Latent Space Construction for Analyzing Large Genomic Data Sets

Date of Award

Fall 10-1-2021

Document Type

Dissertation

Degree Name

Doctor of Philosophy (PhD)

Department

Public Health

First Advisor

Kane, Michael

Abstract

This dissertation presents a new framework for extracting signal from high-dimensional data using a latent-space construction with applications in genomic data sets. This construction follows the standard approach of considering the rank of a matrix containing useful information (signal) with the addition of noise. While the rank estimation usually depends on ill-posed methods that may result in an overabundance of noise or an under-abundance of signal, our approach provides accurate and robust estimates of the detectable signal, including distributional bounds for the magnitude of signal required for it to be detectable in the presence of noise. Along with the proposed framework, we explore its extension in methodologies and applications on genomic data sets. The proposed framework is used to identify a shared low-dimensional signal subspace when integrating multiple data sets and removing batch effects.
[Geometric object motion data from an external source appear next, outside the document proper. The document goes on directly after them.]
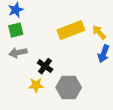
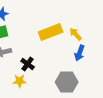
gray hexagon: (69, 87) -> (67, 82), moved

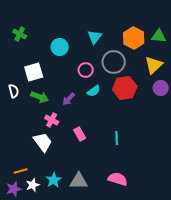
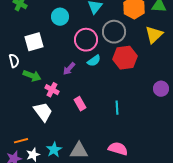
pink circle: (86, 70) -> (86, 40), size x1.5
purple circle: (161, 88) -> (161, 89), moved
green arrow: (40, 97) -> (32, 76), moved

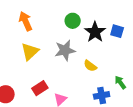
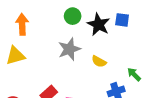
orange arrow: (26, 21) -> (22, 24), turned 30
yellow triangle: (30, 51) -> (15, 56), moved, turned 36

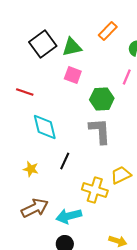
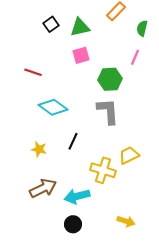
black square: (43, 44) -> (51, 24), size x0.6
pink square: (73, 75) -> (81, 55), turned -36
cyan diamond: (45, 127) -> (53, 107), turned -40

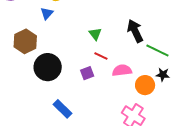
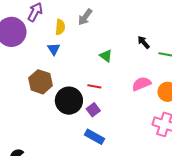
black arrow: (135, 31) -> (144, 42), size x0.6
red line: (101, 56) -> (94, 86), moved
purple square: (87, 73) -> (93, 110), moved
This dimension-estimation procedure is the basis for a second innovation, a model performing unsupervised clustering and subspace identification simultaneously. In conjunction with this model, we propose a sample-wise prototype score measuring the “representativeness” or “prototypicalness” of samples to their belonged clusters. When applied to genomic data set, the proposed framework improves current procedures in quality control, dimension reduction, and cell type identification.